New York: The binding of curcumin – a compound found in turmeric – to nanoparticles can be used to destroy treatment-resistant neuroblastoma, the most common cancer in infants, including researchers of Indian origin.
Unique approaches to targeting tumor cells with nanoparticle delivery systems are promising for the treatment of resistant tumors, such as high-risk neuroblastoma, the researchers said.
“High-risk neuroblastoma may be resistant to traditional therapy, and survival may be poor,” said Tamarah J Westmoreland, a pediatric surgeon at Nemours Children’s Hospital in the United States.
“This research demonstrates a novel method of treating this tumor without the toxicity of aggressive therapy which may also have late effects on the patient’s health,” said Westmoreland, lead author of the study published in the journal Nanoscale.
Neuroblastomas are cancers that begin in the primitive nerve cells and commonly form in the tissue of the adrenal glands, near the kidneys.
High-risk neuroblastoma is difficult to cure and is more likely to become resistant to standard or repeat therapies.
These cancers are also associated with late effects after treatments have ended, including developmental delays, hearing loss or other disabilities, the researchers said.

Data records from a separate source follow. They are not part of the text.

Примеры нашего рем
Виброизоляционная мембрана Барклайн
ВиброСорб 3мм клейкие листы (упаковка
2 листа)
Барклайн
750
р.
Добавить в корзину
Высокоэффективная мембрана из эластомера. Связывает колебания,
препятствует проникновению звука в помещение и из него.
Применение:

Curcumin has been shown to have substantial anticancer ability, but its low solubility and poor stability have made its use in medicinal applications challenging.
The researchers discovered that nanoparticles can be used to deliver curcumin to tumor sites.
“This demonstrates that nanoparticles can be an effective delivery vehicle for cancer drugs,” said Professor Sudipta Seal of the University of Central Florida (UCF) in the United States.
“More research is needed but we are hopeful that it could lead to a more effective treatment of this devastating disease in the future,” said Seal, a collaborator in the study.
In the study, researchers loaded cerium oxide nanoparticles with curcumin and coated them with dextran to test cell lines for a high-risk form of neuroblastoma known as MYCN-amplified as well as non-amplified neuroblastoma.
This formulation induced substantial cell death in neuroblastoma cells, while producing minimal toxicity or only in healthy cells, the researchers said.
Overall, nano-therapeutic treatments showed a more pronounced effect on MYCN-amplified cells, which are traditionally more resistant to drug therapies, they said.